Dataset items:
______________________________
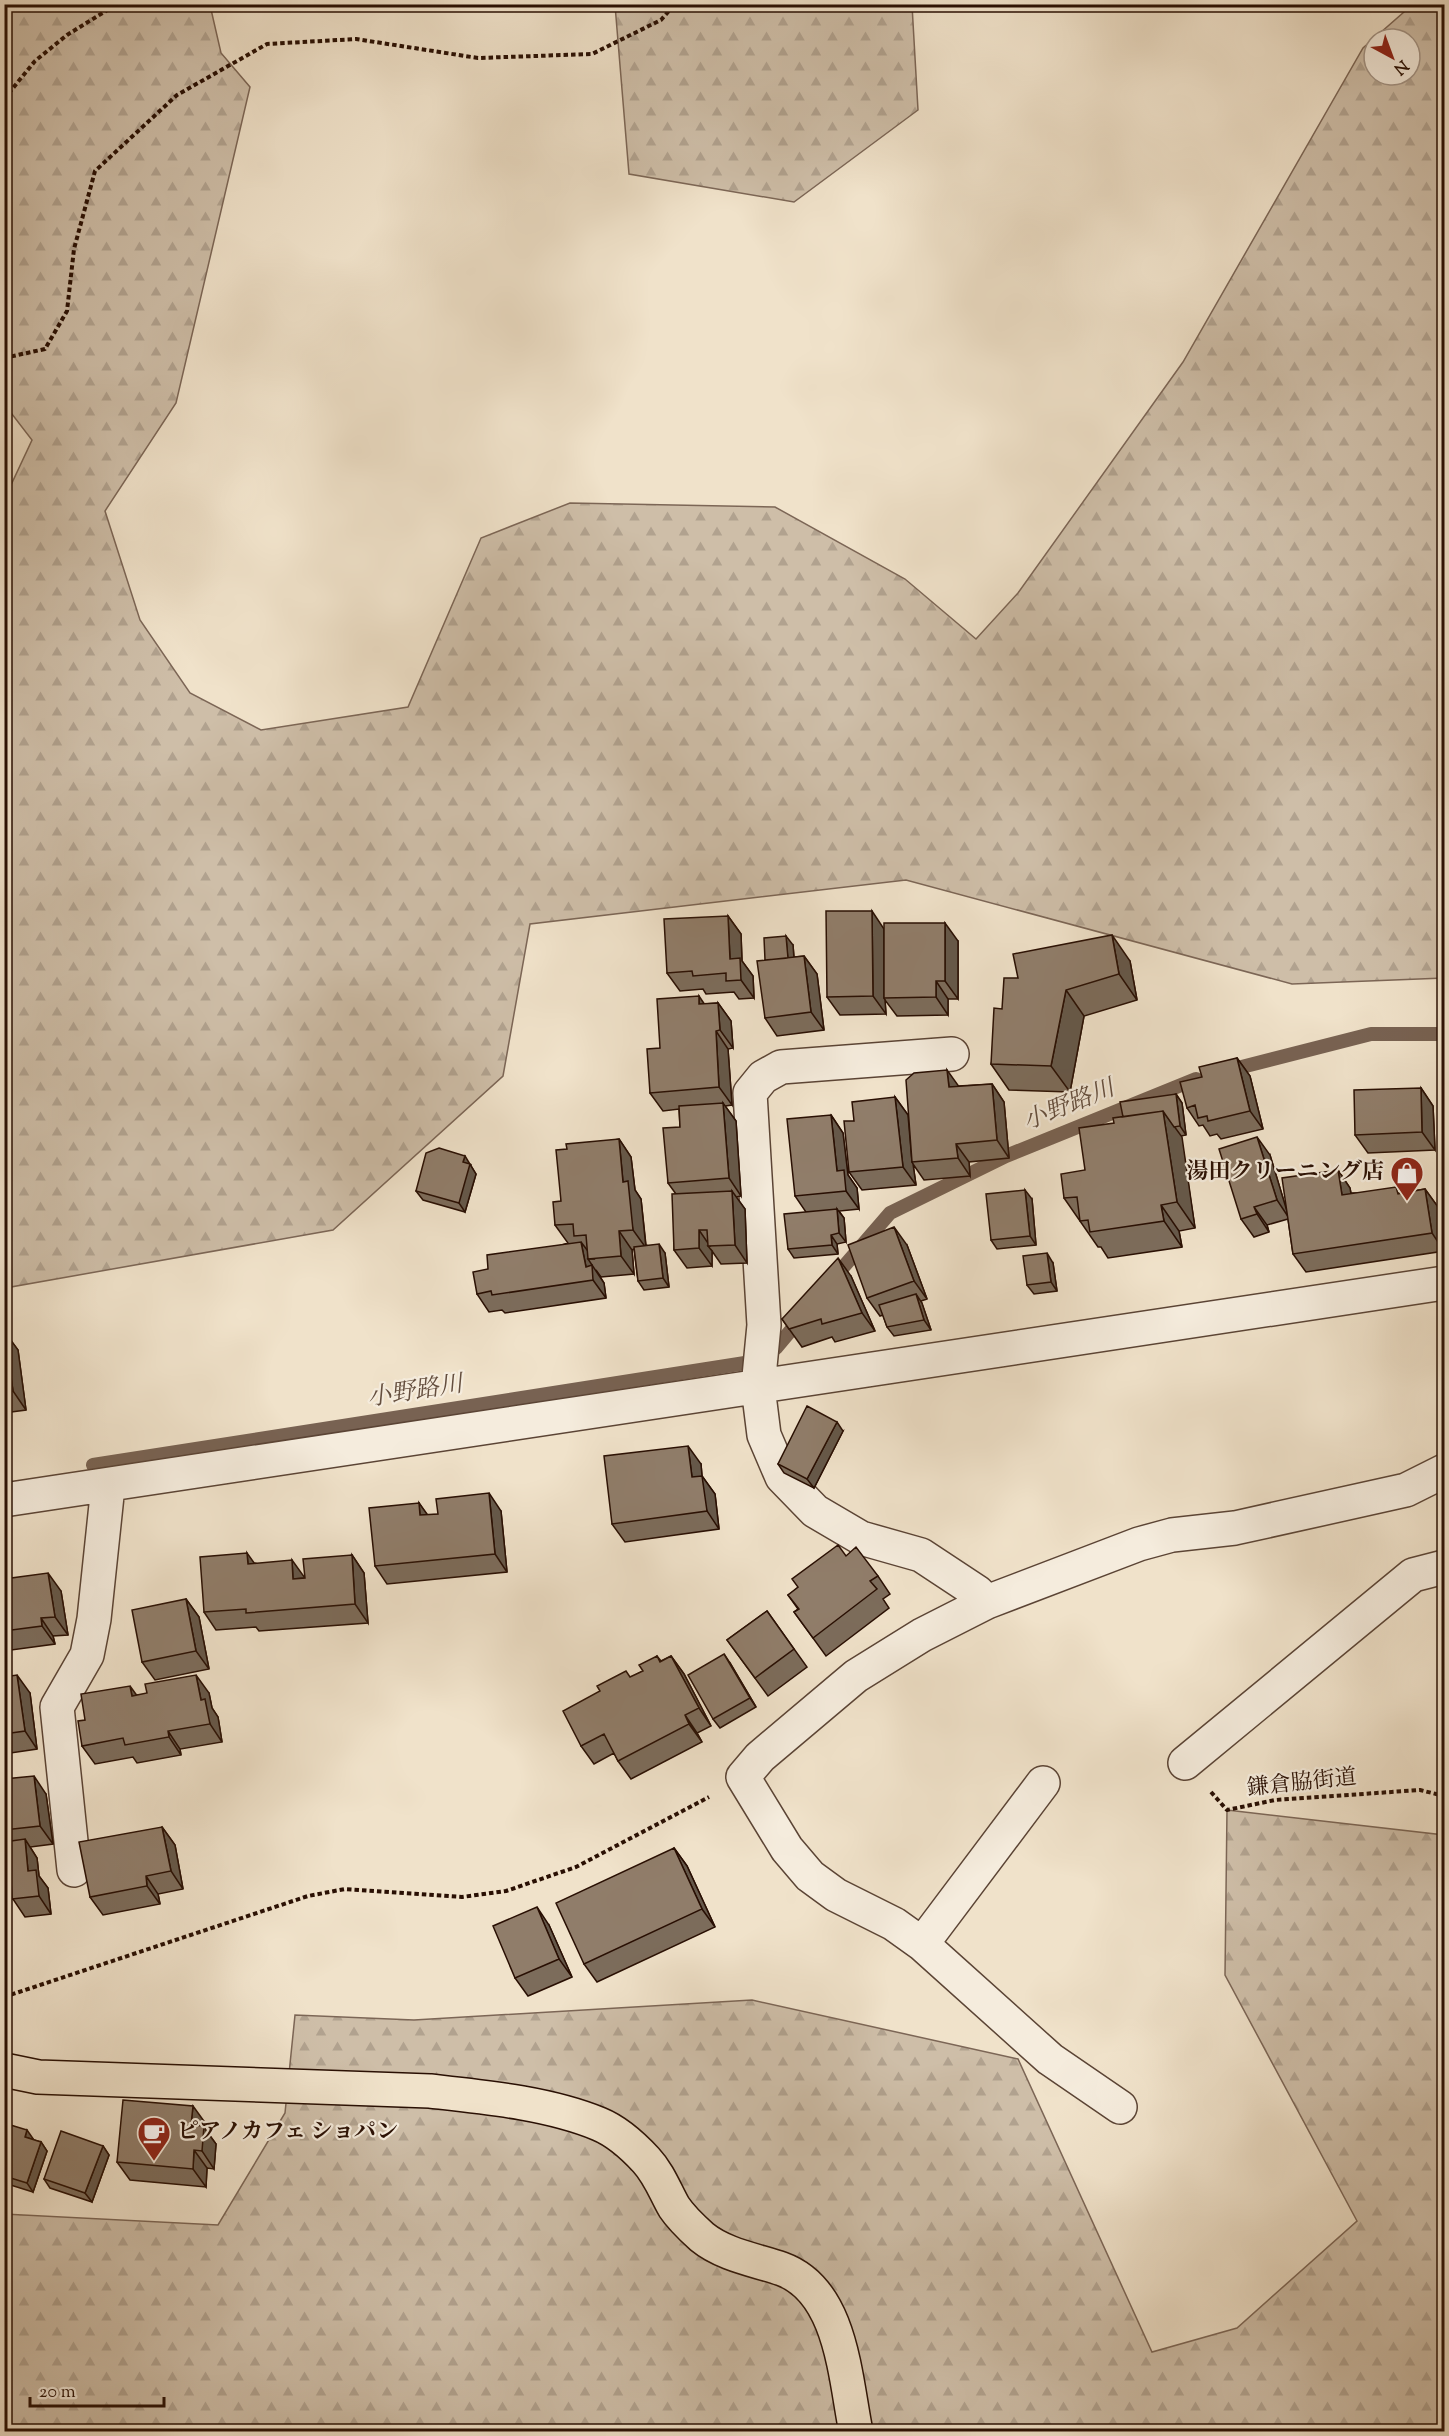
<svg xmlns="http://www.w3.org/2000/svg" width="1449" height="2436" font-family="'Sorts Mill Goudy','Noto Serif JP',serif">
<defs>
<pattern id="forest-firs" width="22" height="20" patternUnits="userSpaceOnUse" patternTransform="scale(1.5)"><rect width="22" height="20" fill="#cebea8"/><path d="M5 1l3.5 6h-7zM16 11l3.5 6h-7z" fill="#b1a28f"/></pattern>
</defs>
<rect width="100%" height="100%" fill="#f0e2ca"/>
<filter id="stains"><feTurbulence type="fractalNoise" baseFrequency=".00333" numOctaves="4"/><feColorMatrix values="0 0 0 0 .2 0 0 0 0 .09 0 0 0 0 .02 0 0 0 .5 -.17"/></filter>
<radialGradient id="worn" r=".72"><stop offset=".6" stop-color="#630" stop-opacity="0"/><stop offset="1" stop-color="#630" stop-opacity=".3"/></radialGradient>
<path fill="url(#forest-firs)" stroke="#7c6656" stroke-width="1.5" fill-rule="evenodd" d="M5 5H210L221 53 250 87 176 403 105 511 140 620 190 693 261 730 408 707 481 538 570 503 775 507 905 579 976 639 1018 593 1183 362 1363 48 1412 5H1444V978L1292 984 906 880 530 924 503 1076 333 1230 5 1288 4 500 32 440 5 405ZM1374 39H1410V75H1374Z
M615 5H912L918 110 794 202 629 174Z
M1227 1810 1444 1835V2431H5L4 2214 218 2225 285 2113 295 2015 414 2020 752 2000 1018 2059 1152 2352 1237 2328 1357 2221 1225 1975Z"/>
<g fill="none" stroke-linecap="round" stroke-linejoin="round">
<path stroke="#786252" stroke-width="14" d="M1226 1071 1371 1034H1444
M833 1279 890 1213 1006 1156 1196 1079
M776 1348 802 1317
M93 1465 745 1363"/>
<g stroke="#5b4435" stroke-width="36">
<path id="minor" d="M952 1054 781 1067 763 1077 750 1093 764 1325 758 1387 764 1435 782 1477 815 1511 861 1538 921 1555 977 1592 987 1602
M4 1500 1444 1283
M1185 1763 1413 1575 1444 1567
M74 1870 57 1707 87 1655 94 1619 108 1486
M922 1944 1043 1783
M1120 2107 1050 2059 922 1944 894 1924 836 1895 810 1876 787 1849 743 1777 760 1757 856 1676 922 1635 987 1602 1139 1544 1172 1535 1235 1528 1406 1490 1444 1471"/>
</g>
<g stroke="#290f03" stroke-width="36">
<path id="major" d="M4 2070 38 2077 430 2091C484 2097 548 2103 599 2124 616 2131 634 2147 646 2160 659 2174 665 2191 674 2207 682 2219 692 2228 702 2237 724 2255 756 2260 782 2269 842 2291 845 2378 856 2432"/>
</g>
<path stroke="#290f03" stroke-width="4" stroke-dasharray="4.5 3" stroke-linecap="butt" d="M4 99 35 61 67 35 117 4
M4 358 45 349 67 311 74 249 95 171 177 95 267 44 356 39 478 58 592 54 661 20 675 4
M1211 1792 1227 1810 1275 1800 1420 1790 1444 1796
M4 1997 308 1896 345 1889 462 1897 506 1891 576 1867 709 1797"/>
<use href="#minor" stroke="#f5ecdd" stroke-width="33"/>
<use href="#major" stroke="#f0e2ca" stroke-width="33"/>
</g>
<path fill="#7c6c5b" stroke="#290f03" stroke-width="1.5" d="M728 916 741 934 742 961 753 976 754 998 739 999 734 992 706 994 703 989 680 991 667 973Z
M884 929 958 941V999H948V1015L897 1016 885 1000 886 1014 840 1015 827 997Z
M793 945 794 957 804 956 817 974 824 1030 777 1036 765 1018V960Z
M1130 961 1137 1000 1084 1016 1070 1092 1009 1090 991 1064 1018 978Z
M718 1003 731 1021 733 1048 728 1049 732 1105 725 1106 736 1121 741 1196 736 1197 745 1209 747 1263 721 1264 712 1251V1266L687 1268 674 1250 676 1194 668 1183 680 1127 679 1109 663 1111 650 1093 660 1048 704 1004Z
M1237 1058 1250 1076 1263 1129 1221 1139 1217 1134 1210 1136 1203 1125 1199 1126 1187 1108 1202 1077Z
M992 1084 1004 1102 1009 1158 969 1162 970 1176 924 1180 913 1164 916 1185 862 1190 849 1172 854 1121 895 1097 908 1115 959 1086Z
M1421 1088 1433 1106 1435 1150 1368 1153 1355 1135Z
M1176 1094 1182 1103 1186 1135 1181 1136 1195 1228 1179 1231 1182 1247 1108 1258 1101 1247H1098L1064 1198 1085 1170 1114 1123Z
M831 1115 843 1133 848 1175 857 1188 859 1209 839 1211 844 1218 846 1242 837 1244 838 1254 794 1258 788 1249 806 1212 795 1196Z
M619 1139 631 1157 635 1190 641 1199 646 1245 665 1253 669 1287 644 1290 638 1281 634 1249 632 1250 634 1274 601 1277 596 1270 604 1283 606 1298 505 1313 502 1310 489 1312 477 1294 488 1269 568 1243 555 1225 561 1201 567 1149Z
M1270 1155 1286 1208 1338 1170 1350 1188 1351 1193H1401L1425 1189 1438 1207 1444 1251 1306 1272 1293 1254 1288 1219 1267 1225 1269 1232 1254 1237 1241 1219Z
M471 1165V1166L476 1174 465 1212 423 1200 416 1191Z
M1032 1199 1036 1245 997 1249 991 1240Z
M907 1245 927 1299 921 1301 931 1330 894 1336 887 1327 883 1315 880 1316 867 1298Z
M1053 1263 1057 1291 1034 1294 1027 1285Z
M851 1276 875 1331 835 1342 832 1337 802 1347 782 1319Z
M4 1332 18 1350 26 1410 4 1413Z
M843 1431 814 1488 784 1473 778 1464Z
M701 1464 702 1476 715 1494 719 1529 625 1542 612 1524Z
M419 1503 427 1515 501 1511 507 1572 387 1584 375 1566Z
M352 1555 364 1573 368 1623 259 1631 256 1627 216 1630 204 1612 255 1563 304 1577Z
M846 1556 878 1576 890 1594 883 1599 889 1608 826 1656 794 1612 798 1609 788 1595Z
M4 1573 9 1579 61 1591 68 1635 53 1636 55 1644 4 1651Z
M186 1599 199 1617 209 1669 155 1680 142 1662Z
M767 1611 807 1667 768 1696 727 1640Z
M657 1656 661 1661 671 1656 684 1674 711 1726 697 1733 702 1742 631 1779 618 1761 614 1753 594 1764 581 1746 631 1677 643 1671Z
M730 1663 756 1707 720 1728 713 1719Z
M4 1677 30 1693 37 1749 4 1754Z
M209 1693 212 1708 218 1717 222 1742 180 1749 181 1755 137 1763 133 1757 95 1764 82 1746 85 1720 136 1695Z
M4 1779 46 1794 53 1844 30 1847 37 1858 39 1876 48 1888 51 1914 25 1917 13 1899 4 1900Z
M162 1827 175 1845 183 1889 158 1894 160 1904 103 1915 90 1897Z
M674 1848 687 1866 715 1927 597 1982 584 1964Z
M549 1925 572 1977 528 1996 515 1978Z
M4 2123 34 2140 41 2142 47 2151 33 2192 4 2183Z
M206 2124 205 2129 216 2144 214 2169 207 2168 206 2187 130 2180 117 2162Z
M103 2146 109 2155 92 2202 50 2188 44 2179Z"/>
<path fill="#65584a" stroke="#290f03" stroke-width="1.5" d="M872 911 884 929V998L885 1000 886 1014 873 996Z
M728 916 741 934 742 961 753 976 754 998 741 980 730 959Z
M945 923 958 941V999L945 981Z
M1112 935 1130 961 1137 1000 1119 974Z
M786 936 793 945 795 972 788 963Z
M804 956 817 974 824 1030 811 1012Z
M936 981 948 999V1015L936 997Z
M1066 990 1084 1016 1070 1092 1051 1066Z
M699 996 711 1014 699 1004Z
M718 1003 731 1021 733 1048 720 1030Z
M716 1031 728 1049 732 1105 719 1087Z
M1237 1058 1250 1076 1263 1129 1250 1111Z
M947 1070 960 1088 949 1087Z
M992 1084 1004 1102 1009 1158 997 1140Z
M1421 1088 1433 1106 1435 1150 1422 1132Z
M1176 1094 1182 1103 1186 1135 1180 1126Z
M895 1097 908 1115 912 1162 913 1164 916 1185 903 1167Z
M723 1103 736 1121 741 1196 729 1178Z
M1163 1111 1182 1137 1195 1228 1177 1202Z
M831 1115 843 1133 848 1175 857 1188 859 1209 846 1191 837 1171Z
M1257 1137 1270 1155 1289 1218 1277 1200Z
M619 1139 631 1157 635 1190 641 1199 646 1248 633 1230 623 1182Z
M956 1144 969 1162 970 1176 958 1158Z
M465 1156 476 1174 465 1212 459 1203 463 1162Z
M1338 1170 1350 1188 1354 1213 1342 1195Z
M1425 1189 1438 1207 1444 1251 1432 1233Z
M1025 1190 1032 1199 1036 1245 1030 1236Z
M732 1191 745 1209 747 1263 735 1245Z
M1161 1205 1179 1231 1182 1247 1164 1221Z
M1254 1207 1267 1225 1269 1232 1257 1214Z
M837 1209 844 1218 846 1242 839 1233Z
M894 1227 907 1245 927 1299 914 1281Z
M699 1230 710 1246H708L712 1251V1266L699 1248Z
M619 1231 632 1250 634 1274 621 1256Z
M831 1235 837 1244 838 1254 832 1245Z
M581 1242 594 1259H588L604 1283 606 1298 593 1280 586 1267Z
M659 1244 665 1253 669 1287 663 1278Z
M1047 1253 1053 1263 1057 1291 1051 1282Z
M838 1258 851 1276 875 1331 862 1313Z
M916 1294 922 1303 931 1330 924 1320Z
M5 1332 18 1350 26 1410 13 1391Z
M837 1422 843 1431 814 1488 807 1479Z
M688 1446 701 1464 702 1476 715 1494 719 1529 707 1511 692 1477Z
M489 1493 501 1511 507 1572 495 1554Z
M419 1503 432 1521 420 1515Z
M247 1553 260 1571 248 1564Z
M352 1555 364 1573 368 1623 355 1604Z
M292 1560 305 1578 293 1579Z
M4 1573 12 1583 4 1584Z
M48 1573 61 1591 68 1635 55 1617Z
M186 1599 199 1617 209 1669 196 1651Z
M41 1618 53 1636 55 1644 42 1626Z
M724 1654 730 1663 756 1707 750 1698Z
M671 1656 684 1674 711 1726 699 1708Z
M17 1675 30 1693 37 1749 25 1731Z
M196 1675 209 1693 212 1708 218 1717 222 1742 210 1724 201 1700Z
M130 1686 143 1704 132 1696Z
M685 1715 697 1733 702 1742 689 1724Z
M168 1731 180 1749 181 1755 169 1737Z
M34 1776 46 1794 53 1844 40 1826Z
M162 1827 175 1845 183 1889 171 1871Z
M25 1839 37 1858 39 1876 48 1888 51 1914 39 1896 28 1871Z
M674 1848 687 1866 715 1927 702 1909Z
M146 1876 158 1894 160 1904 147 1886Z
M537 1907 549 1925 572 1977 559 1959Z
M193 2106 206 2124 205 2129 216 2144 214 2169 202 2151 191 2125Z
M27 2130 34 2140 25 2137Z
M41 2142 47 2151 33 2192 27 2183Z
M103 2146 109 2155 92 2202 85 2193Z
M194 2150 207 2168 206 2187 193 2169Z"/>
<path fill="#907d6a" stroke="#290f03" stroke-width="1.5" d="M826 911H872L873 996 827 997Z
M728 916 730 959 740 958 741 980 726 981V973L693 976 692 971 667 973 664 919Z
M884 923H945V981H936V997L884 998Z
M1112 935 1119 974 1066 990 1051 1066 991 1064 994 1008 1002 1009 1004 978H1018L1013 954Z
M786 936 788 958 765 960 764 938Z
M804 956 811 1012 765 1018 757 961Z
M699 996V1004L718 1003 720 1030 716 1031 719 1087 650 1093 647 1049 660 1048 657 999Z
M1237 1058 1250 1111 1208 1121 1207 1116 1198 1118 1195 1105 1187 1108 1180 1082 1202 1077 1199 1067Z
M947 1070 949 1087 992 1084 997 1140 956 1144 958 1158 912 1162 906 1080 914 1073Z
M1421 1088 1422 1132 1355 1135 1354 1090Z
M1176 1094 1180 1126 1174 1127 1163 1111 1123 1117 1120 1102Z
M895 1097 903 1167 849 1172 844 1121H854L852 1102Z
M723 1103 729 1178 668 1183 663 1128 680 1127 679 1106Z
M1163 1111 1177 1202 1161 1205 1164 1221 1090 1232 1088 1220 1080 1221 1077 1197 1064 1198 1061 1174 1085 1170 1079 1128 1114 1123 1113 1118Z
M831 1115 837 1171 844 1170 846 1191 795 1196 787 1119Z
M1257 1137 1277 1200 1254 1207 1257 1214 1241 1219 1219 1149Z
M619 1139 623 1182 628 1181 633 1230 619 1231 621 1256 588 1259 586 1235 574 1236 573 1224 555 1225 553 1202 561 1201 556 1150 567 1149 566 1144Z
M439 1148 465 1156 463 1162 470 1164 459 1203 416 1191 426 1153Z
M1338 1170 1342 1195 1396 1187 1398 1194 1425 1189 1432 1233 1293 1254 1282 1178Z
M1025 1190 1030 1236 991 1240 986 1194Z
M732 1191 735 1245 708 1246 707 1230H699V1248L674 1250 672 1194Z
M837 1209 839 1233 831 1235 832 1245 788 1249 784 1214Z
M894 1227 914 1281 867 1298 848 1245Z
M581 1242 586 1267 592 1265 593 1280 492 1295 491 1291 477 1294 473 1272 488 1269 487 1255Z
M659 1244 663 1278 638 1281 634 1247Z
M1047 1253 1051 1282 1027 1285 1023 1256Z
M838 1258 862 1313 822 1324 821 1319 789 1329 782 1319Z
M916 1294 924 1320 887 1327 879 1305Z
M4 1332 13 1391 4 1393Z
M807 1406 837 1422 807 1479 778 1464Z
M688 1446 692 1477 702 1476 707 1511 612 1524 604 1456Z
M489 1493 495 1554 375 1566 369 1508 419 1503 420 1515 438 1514 436 1499Z
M838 1545 846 1556 856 1547 878 1576 870 1581 877 1589 813 1638 794 1612 799 1609 788 1595 798 1587 792 1579Z
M247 1553 248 1564 292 1560 293 1579 305 1578 303 1559 352 1555 355 1604 246 1613V1609L204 1612 200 1557Z
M48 1573 55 1617 41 1618 42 1626 4 1631V1579Z
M186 1599 196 1651 142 1662 132 1610Z
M767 1611 794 1649 755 1678 727 1640Z
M724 1654 750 1698 713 1719 688 1675Z
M657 1656 660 1662 671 1656 699 1708 685 1715 689 1724 618 1761 604 1734 581 1746 563 1711 600 1691 597 1686 626 1671 630 1677 643 1671 639 1665Z
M17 1675 25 1731 4 1734V1677Z
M196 1675 201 1700 205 1699 210 1724 168 1731 169 1737 125 1745 123 1738 82 1746 78 1721 85 1720 81 1694 130 1686 132 1696 147 1693 145 1684Z
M34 1776 40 1826 4 1830V1779Z
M162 1827 171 1871 146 1876 147 1886 90 1897 79 1842Z
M25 1839 28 1871 36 1870 39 1896 12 1899 11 1880 4 1881V1842Z
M674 1848 702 1909 584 1964 556 1903Z
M537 1907 559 1959 515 1978 493 1926Z
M123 2100 193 2106 191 2125 204 2126 202 2151 194 2150 193 2169 117 2162Z
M4 2123 27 2130 25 2137 41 2142 27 2183 4 2176Z
M61 2131 103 2146 85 2193 44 2179Z"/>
<defs>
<g id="shop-pin" transform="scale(1.725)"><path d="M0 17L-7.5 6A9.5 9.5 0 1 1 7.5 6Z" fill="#8f2418" stroke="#f5ecdd"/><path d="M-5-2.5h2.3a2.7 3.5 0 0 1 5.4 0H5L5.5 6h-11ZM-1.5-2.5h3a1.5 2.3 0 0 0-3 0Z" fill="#fff"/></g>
<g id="cafe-pin" transform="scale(1.725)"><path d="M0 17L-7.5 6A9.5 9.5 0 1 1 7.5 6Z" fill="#8f2418" stroke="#f5ecdd"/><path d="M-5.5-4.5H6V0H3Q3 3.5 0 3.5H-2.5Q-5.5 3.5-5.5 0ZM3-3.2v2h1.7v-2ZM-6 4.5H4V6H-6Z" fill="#fff"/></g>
</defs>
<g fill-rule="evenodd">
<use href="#shop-pin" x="1407" y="1173"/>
<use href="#cafe-pin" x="154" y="2133"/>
</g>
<g text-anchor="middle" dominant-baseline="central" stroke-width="4.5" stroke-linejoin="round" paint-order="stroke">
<g font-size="22" font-weight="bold" fill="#290f03" stroke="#f5ecdd" text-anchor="end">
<text x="1384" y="1173">湯田クリーニング店</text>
<text x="177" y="2133" text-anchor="start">ピアノカフェ ショパン</text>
</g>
<g font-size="22" fill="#290f03" stroke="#f5ecdd">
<text transform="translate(1302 1784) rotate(-6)">鎌倉脇街道</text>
</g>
<g font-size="24" font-style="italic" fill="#644e3e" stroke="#f5ecdd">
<text transform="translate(1069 1106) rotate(-22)">小野路川</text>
<text transform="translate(415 1392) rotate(-9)">小野路川</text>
</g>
</g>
<rect width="1449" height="2436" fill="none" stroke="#f0e2ca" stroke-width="24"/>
<rect x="6" y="6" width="1437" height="2424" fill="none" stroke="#290f03" stroke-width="3"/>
<rect x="12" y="12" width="1425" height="2412" fill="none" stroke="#290f03" stroke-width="1.5"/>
<g transform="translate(1392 57) rotate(139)"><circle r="28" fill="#f5ecdd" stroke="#a39486" stroke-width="1.5"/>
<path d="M0-4.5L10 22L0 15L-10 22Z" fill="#8f2418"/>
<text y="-9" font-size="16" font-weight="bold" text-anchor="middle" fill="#290f03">N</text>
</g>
<path d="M30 2397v9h134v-9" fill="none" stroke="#290f03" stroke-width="3"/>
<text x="39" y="2397" font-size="18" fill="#290f03" stroke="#f5ecdd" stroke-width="4.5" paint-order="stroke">20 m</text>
<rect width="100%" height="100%" filter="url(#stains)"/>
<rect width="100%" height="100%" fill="url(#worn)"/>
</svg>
______________________________
Aim of the exercise: From the records above, extract exactly and only the lines that begin at the line with "2070 38 2077" and stop after the line with "M1421 1088 1433 1106 1435 1150 1368".

Output for this task:
<path id="major" d="M4 2070 38 2077 430 2091C484 2097 548 2103 599 2124 616 2131 634 2147 646 2160 659 2174 665 2191 674 2207 682 2219 692 2228 702 2237 724 2255 756 2260 782 2269 842 2291 845 2378 856 2432"/>
</g>
<path stroke="#290f03" stroke-width="4" stroke-dasharray="4.5 3" stroke-linecap="butt" d="M4 99 35 61 67 35 117 4
M4 358 45 349 67 311 74 249 95 171 177 95 267 44 356 39 478 58 592 54 661 20 675 4
M1211 1792 1227 1810 1275 1800 1420 1790 1444 1796
M4 1997 308 1896 345 1889 462 1897 506 1891 576 1867 709 1797"/>
<use href="#minor" stroke="#f5ecdd" stroke-width="33"/>
<use href="#major" stroke="#f0e2ca" stroke-width="33"/>
</g>
<path fill="#7c6c5b" stroke="#290f03" stroke-width="1.5" d="M728 916 741 934 742 961 753 976 754 998 739 999 734 992 706 994 703 989 680 991 667 973Z
M884 929 958 941V999H948V1015L897 1016 885 1000 886 1014 840 1015 827 997Z
M793 945 794 957 804 956 817 974 824 1030 777 1036 765 1018V960Z
M1130 961 1137 1000 1084 1016 1070 1092 1009 1090 991 1064 1018 978Z
M718 1003 731 1021 733 1048 728 1049 732 1105 725 1106 736 1121 741 1196 736 1197 745 1209 747 1263 721 1264 712 1251V1266L687 1268 674 1250 676 1194 668 1183 680 1127 679 1109 663 1111 650 1093 660 1048 704 1004Z
M1237 1058 1250 1076 1263 1129 1221 1139 1217 1134 1210 1136 1203 1125 1199 1126 1187 1108 1202 1077Z
M992 1084 1004 1102 1009 1158 969 1162 970 1176 924 1180 913 1164 916 1185 862 1190 849 1172 854 1121 895 1097 908 1115 959 1086Z
M1421 1088 1433 1106 1435 1150 1368 1153 1355 1135Z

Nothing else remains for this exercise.